I've just finished the documentation of a DHTML abstraction component I've 
written.  Here's the page:

http://www.depressedpress.com/Content/Development/JavaScript/Extensions/DP_PanelManager/

I know - there are a lot of these around now.  They're all good, but I also 
think that many of them (YUI, DOJO, etc) tend to 1) do way more than most 
everyone needs and 2) tend to "dominate" the development process such that once 
you start using them you're forced to use other aspects of them to do any real 
work.

My goal is to make small, self-contained components that take the confusion out 
of basic functionality without adding any extra requirements to the app.

The basic premise here is that you create a "PanelManager" which can create 
"Panels".  Panels are just HTML elements (DIVs, P, whatever).  Once created 
(either from scratch or from existing elements) the Panel gains a mess of 
simple, cross-browser (I've tested IE 6 and 7, FireFox 2 and Opera 9) methods 
to do:

+) Event Management (add and remove multiple event handles for any panel).
+) Size, Position and Opacity (set, get and shift (adjust relatively) these 
values with optional animation of the change).
+) Visibility (control visibility and display)
+) Order (control z-index)

In addition the core PanelManager object gives you simple methods to obtain 
window and canvas size and mouse position.

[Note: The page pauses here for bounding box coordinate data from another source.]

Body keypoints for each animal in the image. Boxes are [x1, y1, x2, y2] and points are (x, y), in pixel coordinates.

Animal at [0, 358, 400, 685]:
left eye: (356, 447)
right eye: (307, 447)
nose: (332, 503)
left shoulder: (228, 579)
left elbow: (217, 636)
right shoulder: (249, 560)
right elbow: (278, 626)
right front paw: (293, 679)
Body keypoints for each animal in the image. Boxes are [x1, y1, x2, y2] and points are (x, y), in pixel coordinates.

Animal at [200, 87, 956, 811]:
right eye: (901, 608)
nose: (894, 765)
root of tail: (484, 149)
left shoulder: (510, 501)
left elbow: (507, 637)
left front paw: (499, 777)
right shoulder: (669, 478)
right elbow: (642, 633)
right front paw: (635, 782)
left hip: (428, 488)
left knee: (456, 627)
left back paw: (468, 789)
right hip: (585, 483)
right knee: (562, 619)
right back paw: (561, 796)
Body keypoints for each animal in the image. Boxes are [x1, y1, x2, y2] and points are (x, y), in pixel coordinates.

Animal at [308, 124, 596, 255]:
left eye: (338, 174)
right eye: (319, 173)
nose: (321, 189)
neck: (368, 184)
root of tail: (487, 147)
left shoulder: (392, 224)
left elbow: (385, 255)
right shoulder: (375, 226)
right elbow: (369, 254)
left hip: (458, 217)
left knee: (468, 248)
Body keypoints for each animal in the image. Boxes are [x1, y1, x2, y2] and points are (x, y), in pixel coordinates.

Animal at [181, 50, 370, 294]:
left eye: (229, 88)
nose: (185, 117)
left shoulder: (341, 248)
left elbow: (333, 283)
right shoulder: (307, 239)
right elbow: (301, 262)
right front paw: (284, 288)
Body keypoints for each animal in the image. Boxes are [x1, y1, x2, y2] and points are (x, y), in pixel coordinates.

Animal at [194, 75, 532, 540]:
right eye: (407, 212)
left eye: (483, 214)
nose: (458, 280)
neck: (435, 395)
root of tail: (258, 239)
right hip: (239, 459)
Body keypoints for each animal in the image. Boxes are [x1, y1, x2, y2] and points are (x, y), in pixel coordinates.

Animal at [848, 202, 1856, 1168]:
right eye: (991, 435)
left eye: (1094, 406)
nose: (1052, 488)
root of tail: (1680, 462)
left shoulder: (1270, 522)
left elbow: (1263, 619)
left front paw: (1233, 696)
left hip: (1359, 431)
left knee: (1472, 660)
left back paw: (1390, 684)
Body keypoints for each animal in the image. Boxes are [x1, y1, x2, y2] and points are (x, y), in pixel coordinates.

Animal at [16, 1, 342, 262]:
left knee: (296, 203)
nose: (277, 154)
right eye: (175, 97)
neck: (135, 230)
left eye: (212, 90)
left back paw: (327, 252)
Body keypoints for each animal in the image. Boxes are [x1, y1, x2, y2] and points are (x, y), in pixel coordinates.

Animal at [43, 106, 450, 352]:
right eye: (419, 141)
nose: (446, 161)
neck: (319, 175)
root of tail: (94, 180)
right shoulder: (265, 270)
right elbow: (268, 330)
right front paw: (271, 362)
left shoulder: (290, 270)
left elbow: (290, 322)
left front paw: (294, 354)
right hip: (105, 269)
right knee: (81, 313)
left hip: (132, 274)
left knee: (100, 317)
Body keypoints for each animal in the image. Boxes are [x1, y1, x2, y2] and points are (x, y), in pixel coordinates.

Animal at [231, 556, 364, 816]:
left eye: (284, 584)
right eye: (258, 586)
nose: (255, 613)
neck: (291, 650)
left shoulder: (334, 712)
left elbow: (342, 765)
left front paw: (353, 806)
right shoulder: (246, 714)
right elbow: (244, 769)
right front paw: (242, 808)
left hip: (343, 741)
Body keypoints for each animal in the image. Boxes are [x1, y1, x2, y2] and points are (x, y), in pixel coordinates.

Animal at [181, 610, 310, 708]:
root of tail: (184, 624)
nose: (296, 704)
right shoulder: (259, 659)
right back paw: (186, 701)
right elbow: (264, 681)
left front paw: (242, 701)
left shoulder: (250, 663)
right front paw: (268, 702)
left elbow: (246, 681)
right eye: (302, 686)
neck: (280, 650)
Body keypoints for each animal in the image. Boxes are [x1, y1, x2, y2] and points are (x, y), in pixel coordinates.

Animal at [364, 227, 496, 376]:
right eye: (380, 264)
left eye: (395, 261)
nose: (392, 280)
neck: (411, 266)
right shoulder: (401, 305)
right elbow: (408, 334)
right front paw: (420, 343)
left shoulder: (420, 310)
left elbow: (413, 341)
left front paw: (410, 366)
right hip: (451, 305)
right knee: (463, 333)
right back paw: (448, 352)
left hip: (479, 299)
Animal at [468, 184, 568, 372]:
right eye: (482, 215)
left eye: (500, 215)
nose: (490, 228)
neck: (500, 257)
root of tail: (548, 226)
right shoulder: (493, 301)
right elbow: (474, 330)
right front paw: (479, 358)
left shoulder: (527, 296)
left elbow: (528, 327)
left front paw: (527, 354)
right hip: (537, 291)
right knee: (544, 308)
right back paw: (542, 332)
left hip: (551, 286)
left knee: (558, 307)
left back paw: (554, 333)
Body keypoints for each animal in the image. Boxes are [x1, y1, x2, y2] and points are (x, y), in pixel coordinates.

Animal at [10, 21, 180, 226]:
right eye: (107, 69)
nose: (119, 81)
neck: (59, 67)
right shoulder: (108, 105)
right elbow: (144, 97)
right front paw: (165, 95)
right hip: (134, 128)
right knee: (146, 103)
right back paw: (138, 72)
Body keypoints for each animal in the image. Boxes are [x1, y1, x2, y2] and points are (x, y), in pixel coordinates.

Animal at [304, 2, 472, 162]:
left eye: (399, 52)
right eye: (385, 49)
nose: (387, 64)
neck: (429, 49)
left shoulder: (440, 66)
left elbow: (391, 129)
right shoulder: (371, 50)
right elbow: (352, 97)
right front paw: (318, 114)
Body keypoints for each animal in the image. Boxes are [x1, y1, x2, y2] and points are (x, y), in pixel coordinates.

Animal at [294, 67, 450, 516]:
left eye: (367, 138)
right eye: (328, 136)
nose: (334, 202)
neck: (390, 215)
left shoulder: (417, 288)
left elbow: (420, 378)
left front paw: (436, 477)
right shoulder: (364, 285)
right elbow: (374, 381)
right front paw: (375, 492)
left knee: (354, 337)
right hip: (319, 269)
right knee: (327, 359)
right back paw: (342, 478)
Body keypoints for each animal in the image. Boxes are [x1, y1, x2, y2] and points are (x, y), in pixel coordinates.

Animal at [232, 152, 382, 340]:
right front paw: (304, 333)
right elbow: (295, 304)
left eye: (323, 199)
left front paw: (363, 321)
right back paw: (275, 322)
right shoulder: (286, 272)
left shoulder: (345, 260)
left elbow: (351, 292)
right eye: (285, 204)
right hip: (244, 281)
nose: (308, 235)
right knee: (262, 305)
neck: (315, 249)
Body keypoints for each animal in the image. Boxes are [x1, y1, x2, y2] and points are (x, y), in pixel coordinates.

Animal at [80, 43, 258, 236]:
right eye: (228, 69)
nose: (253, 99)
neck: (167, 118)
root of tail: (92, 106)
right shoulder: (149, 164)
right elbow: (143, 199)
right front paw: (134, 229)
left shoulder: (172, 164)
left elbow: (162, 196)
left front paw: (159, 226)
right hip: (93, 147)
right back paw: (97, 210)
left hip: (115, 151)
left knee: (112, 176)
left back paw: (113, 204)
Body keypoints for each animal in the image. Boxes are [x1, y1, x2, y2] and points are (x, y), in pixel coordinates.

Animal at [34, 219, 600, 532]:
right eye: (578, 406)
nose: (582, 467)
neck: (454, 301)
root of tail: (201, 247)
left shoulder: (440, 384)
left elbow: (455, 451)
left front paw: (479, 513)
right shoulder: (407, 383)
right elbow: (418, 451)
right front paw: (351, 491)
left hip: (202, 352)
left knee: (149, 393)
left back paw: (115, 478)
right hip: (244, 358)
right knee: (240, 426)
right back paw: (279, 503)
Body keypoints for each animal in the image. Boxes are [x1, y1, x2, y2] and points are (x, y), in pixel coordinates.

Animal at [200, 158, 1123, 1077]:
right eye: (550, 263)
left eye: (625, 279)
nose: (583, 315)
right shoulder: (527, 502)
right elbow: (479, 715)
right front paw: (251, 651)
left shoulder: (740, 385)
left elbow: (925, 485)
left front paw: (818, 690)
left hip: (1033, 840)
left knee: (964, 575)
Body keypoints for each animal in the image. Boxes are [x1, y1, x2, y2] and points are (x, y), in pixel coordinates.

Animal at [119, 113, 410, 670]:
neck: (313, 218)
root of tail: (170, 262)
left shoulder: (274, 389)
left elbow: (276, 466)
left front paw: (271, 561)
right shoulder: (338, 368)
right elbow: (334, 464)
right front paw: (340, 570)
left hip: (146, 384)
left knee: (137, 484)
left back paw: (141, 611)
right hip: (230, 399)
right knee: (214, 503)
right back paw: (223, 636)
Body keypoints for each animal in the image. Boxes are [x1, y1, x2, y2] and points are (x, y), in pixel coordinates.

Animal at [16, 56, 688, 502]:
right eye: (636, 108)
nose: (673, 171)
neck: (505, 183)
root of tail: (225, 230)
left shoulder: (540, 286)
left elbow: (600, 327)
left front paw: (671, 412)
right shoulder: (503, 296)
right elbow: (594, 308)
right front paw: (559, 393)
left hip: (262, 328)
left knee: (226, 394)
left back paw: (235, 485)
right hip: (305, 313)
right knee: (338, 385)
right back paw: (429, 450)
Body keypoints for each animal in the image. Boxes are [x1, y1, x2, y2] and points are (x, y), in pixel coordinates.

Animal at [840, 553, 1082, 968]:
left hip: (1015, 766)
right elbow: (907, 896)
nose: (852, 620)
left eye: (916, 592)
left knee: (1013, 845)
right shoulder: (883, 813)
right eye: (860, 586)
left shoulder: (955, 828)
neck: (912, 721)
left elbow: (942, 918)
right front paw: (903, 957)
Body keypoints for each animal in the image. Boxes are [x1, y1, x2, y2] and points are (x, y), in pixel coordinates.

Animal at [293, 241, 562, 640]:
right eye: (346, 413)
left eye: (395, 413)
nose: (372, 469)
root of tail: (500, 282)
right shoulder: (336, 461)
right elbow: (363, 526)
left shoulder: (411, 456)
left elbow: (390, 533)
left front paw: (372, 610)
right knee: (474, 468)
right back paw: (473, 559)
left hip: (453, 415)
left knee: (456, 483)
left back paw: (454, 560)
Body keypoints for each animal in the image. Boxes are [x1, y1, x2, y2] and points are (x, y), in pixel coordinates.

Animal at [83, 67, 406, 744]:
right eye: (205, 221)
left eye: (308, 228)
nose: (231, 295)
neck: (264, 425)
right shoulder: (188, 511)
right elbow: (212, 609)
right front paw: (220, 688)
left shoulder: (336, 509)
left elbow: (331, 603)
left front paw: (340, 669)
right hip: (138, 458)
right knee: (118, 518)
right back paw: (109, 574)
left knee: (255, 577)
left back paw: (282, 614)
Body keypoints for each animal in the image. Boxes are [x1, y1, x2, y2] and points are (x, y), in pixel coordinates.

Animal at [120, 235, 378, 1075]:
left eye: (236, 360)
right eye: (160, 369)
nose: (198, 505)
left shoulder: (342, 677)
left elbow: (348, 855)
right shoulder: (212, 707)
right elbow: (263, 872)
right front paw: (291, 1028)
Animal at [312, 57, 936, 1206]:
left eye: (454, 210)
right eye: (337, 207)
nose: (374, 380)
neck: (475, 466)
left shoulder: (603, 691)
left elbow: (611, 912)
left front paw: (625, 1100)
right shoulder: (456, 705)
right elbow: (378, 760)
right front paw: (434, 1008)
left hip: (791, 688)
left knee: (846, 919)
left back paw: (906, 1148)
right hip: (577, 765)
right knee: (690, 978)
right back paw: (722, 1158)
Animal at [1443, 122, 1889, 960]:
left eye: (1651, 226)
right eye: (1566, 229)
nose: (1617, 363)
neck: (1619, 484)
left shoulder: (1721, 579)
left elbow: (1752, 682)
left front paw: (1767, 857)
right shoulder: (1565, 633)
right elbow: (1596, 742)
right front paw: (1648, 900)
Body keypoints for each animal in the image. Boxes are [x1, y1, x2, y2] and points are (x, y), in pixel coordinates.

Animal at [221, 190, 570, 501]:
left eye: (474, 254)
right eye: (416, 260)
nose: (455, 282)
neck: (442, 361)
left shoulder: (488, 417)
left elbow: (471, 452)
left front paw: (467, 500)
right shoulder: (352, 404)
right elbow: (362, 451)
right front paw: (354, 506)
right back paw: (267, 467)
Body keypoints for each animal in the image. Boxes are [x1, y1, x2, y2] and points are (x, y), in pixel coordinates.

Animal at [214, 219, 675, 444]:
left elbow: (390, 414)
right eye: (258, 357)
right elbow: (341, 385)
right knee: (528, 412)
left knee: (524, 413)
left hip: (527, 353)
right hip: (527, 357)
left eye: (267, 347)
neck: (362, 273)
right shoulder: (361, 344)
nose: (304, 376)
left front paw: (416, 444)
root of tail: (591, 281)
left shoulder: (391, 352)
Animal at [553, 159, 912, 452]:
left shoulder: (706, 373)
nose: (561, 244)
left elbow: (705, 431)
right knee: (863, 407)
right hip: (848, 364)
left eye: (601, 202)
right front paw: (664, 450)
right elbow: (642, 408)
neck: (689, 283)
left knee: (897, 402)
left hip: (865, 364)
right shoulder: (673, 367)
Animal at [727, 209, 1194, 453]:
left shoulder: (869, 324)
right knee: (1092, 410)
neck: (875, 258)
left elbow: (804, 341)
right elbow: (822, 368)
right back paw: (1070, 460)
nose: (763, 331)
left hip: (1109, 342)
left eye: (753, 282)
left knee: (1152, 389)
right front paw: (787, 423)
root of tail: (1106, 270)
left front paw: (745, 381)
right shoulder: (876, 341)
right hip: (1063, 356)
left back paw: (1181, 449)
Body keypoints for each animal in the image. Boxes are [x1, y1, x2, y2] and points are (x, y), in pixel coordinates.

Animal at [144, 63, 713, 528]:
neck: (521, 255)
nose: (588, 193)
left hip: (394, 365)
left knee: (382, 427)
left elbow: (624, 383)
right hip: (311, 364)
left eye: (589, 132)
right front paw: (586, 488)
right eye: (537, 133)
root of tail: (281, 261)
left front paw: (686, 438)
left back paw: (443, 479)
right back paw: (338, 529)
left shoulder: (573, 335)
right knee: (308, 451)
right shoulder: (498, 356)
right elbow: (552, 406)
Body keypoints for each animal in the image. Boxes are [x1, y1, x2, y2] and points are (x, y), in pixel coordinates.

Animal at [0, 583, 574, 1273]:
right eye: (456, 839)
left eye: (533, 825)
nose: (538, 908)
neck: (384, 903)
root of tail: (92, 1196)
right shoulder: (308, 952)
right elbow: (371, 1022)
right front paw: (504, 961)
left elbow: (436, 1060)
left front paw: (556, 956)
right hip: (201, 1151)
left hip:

Unlike many other options this component makes the tools to work with panels 
direct methods of the panel.  Once the panel is created you never need to 
reference it as such again.  You can say, for example (in this example 
"myPanel" is the HTML ID of a DIV):

document.getElementById("myPanel").setPosition([100,100]);

All methods have been designed to work together.  The output from any method 
that returns a position can be used as input to any method that accepts a 
position.  Same for size and opacity.  To place one panel at the same position 
as another you might do this:

MyPanel1 = document.getElementById("myPanel1");
MyPanel2 = document.getElementById("myPanel2");

MyPanel1.setPosition(MyPanel2.getPosition());

I'm actually really loving this thing and so far it's been working great on a 
few personal projects, but I'd love some external opinions.

The component is pretty feature-rich (thus the length of the documentation) but 
if you work your way all the way to the bottom there are examples to see.